Ella le alcanzó el pela papas y acomodó la carne en una fuente. Gael la observaba mientras cortaba las verduras y las distribuía sobre el pollo. Alucinó que estaban en su propia casa, que era su mujer y que compartían la rutina de una comida. Un escalofrío de sensualidad lo recorrió al pensar en las connotaciones de la convivencia. Ivi lo apremió:

—¿Es que no sabés usar ese utensilio? Necesito las papas ahora.

—¡Ya, ya, jefa! —dijo él saliendo de su embeleso y pelando rápidamente los tubérculos.

La muchacha los lavó y los cortó en rodajas que acomodó alrededor de la carne y las verduras. Sazonó todo y lo metió en el horno. Dejó lista la ensalada y acondicionó una fuentecita con cuadrados de queso, aceitunas y fiambres. En una panera dispuso pan tostado y tendió ambas al médico:

—Llevalas a la mesa. Aliviará la espera —indicó.

Jordi había distribuido la vajilla y esperaba la entrada. Ivana trajo una botella de vino de la bodega paterna que compartieron entre ella y Gael.

—La picada te salió excelente —le dijo el hombre con gesto circunspecto.

—¿Te aguantaste cinco años para esta humorada? —lo fustigó.

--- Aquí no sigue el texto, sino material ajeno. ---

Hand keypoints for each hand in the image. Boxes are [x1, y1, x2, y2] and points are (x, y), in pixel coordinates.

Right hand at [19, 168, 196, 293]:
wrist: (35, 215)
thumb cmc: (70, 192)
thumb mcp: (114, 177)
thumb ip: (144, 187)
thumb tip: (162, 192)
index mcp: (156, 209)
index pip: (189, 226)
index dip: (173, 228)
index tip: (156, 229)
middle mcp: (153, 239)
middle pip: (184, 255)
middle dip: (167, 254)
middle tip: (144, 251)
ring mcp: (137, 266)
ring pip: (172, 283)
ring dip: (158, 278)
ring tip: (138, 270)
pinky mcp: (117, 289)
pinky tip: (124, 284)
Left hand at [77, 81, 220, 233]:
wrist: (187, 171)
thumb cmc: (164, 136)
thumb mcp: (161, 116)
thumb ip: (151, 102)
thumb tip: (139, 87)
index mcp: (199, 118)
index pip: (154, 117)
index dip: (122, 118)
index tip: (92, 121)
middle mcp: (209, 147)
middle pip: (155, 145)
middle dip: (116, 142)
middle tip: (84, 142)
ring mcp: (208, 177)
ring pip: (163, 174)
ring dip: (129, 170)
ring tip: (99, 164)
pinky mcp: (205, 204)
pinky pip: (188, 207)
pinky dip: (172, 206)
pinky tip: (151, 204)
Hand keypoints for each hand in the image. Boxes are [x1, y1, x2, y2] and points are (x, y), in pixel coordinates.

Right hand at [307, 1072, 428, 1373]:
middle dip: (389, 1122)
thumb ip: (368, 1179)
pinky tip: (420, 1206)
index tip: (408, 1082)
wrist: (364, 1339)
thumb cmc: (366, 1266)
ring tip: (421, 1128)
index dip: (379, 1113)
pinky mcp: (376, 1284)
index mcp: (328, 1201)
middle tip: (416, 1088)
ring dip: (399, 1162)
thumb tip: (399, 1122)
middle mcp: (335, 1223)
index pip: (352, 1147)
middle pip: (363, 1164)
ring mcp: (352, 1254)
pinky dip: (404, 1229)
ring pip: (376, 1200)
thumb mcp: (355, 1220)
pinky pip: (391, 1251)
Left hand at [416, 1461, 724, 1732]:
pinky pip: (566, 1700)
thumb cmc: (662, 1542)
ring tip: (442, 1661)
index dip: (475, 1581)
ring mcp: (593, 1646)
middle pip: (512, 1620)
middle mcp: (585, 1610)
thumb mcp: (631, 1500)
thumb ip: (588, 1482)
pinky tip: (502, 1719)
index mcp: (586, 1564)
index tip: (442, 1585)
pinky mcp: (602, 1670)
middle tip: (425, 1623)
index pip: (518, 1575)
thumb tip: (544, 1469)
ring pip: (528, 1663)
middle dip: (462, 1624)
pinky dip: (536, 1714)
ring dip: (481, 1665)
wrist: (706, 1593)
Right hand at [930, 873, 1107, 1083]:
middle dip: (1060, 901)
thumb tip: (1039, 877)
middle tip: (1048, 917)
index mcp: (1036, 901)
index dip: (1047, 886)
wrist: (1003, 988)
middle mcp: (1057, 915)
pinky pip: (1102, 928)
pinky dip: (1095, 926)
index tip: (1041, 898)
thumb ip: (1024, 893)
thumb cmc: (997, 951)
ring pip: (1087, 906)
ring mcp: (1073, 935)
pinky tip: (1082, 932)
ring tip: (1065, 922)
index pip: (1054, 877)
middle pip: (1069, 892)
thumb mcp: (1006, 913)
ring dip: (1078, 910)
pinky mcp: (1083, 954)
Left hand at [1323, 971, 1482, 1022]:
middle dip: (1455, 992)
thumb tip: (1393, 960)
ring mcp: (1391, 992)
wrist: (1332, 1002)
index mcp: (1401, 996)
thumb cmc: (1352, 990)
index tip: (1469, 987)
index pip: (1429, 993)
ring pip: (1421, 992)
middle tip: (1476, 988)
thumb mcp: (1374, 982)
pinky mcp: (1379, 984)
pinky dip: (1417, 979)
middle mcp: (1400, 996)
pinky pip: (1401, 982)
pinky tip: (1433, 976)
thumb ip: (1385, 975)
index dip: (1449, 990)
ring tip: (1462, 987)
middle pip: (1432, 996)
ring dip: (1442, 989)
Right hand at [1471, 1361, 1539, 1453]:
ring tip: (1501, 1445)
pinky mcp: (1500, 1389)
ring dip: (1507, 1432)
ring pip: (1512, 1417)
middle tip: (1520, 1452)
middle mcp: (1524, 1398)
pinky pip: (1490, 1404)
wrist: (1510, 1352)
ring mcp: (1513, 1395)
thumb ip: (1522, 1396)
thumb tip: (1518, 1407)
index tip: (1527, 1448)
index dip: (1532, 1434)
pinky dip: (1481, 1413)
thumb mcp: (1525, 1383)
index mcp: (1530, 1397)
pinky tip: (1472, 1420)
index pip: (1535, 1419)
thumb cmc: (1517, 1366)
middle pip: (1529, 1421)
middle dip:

Él sonrió y la contempló con descaro mientras masticaba un trozo de queso. Ella le sostuvo la mirada hasta que, con una carcajada que ocultó su confusión, se dio por vencida. ¡Ojala tuviera la habilidad de Jordi para leer el mensaje que se ocultaba tras las pupilas de su amigo! La alarma del horno fue el mejor pretexto para dejar de plantearse interrogantes. Volvió con la fuente humeante que colocó sobre el soporte que su hermano no había olvidado de colocar. Esta vez la joven se sintió reivindicada. Los varones saborearon y alabaron el plato caliente hasta ultimarlo.

—¡Ivi! ¿Por qué no cocinás más a menudo? —preguntó Jordi.

—¡Ja! — lanzó Gael regocijado.

—Porque la cocina es territorio de mamá —contestó fulminando al médico con la mirada.

—Falta el postre —observó el chico con espontaneidad.

—No vamos a desmerecer este banquete dejándolo trunco —sostuvo Gael—. Hace un día perfecto para ir a tomar un helado a la costa, ¿no les parece? Yo invito —aclaró al ver el gesto indeciso de Ivana.

—¡Vamos Ivi…! —suplicó su hermano.

—Está bien. Ya sabía que todo es perfectible — murmuró la nombrada.

—¡Eh…! —la atajó el hombre cercando sus hombros—. Lo tuyo fue perfecto porque con tu dulzura no hacía falta el postre.

Ella volvió la cabeza para observarlo y sorprender la burla en su mirada, pero se encontró con una inquietante seriedad que la hizo apartarse.

—Bueno —dijo—. Salgamos antes de que se oculte el sol.

Gael los trajo de regreso a las seis de la tarde cuando todavía no habían regresado sus padres ni sus hermanos. Jordi se instaló delante de su computadora y ella, después de limpiar la cocina, se dio un largo baño y se puso el camisón. Intentó analizar las largas horas compartidas con su amigo y las extrañas sensaciones que experimentó. Rehuyó la investigación por tacharla de irracional y estaba dormida cuando llegó el resto de su familia. También el niño durmió. No había sufrimiento en las mentes de mamá y de papá y, en la de Ivi, algo había empezado a resplandecer.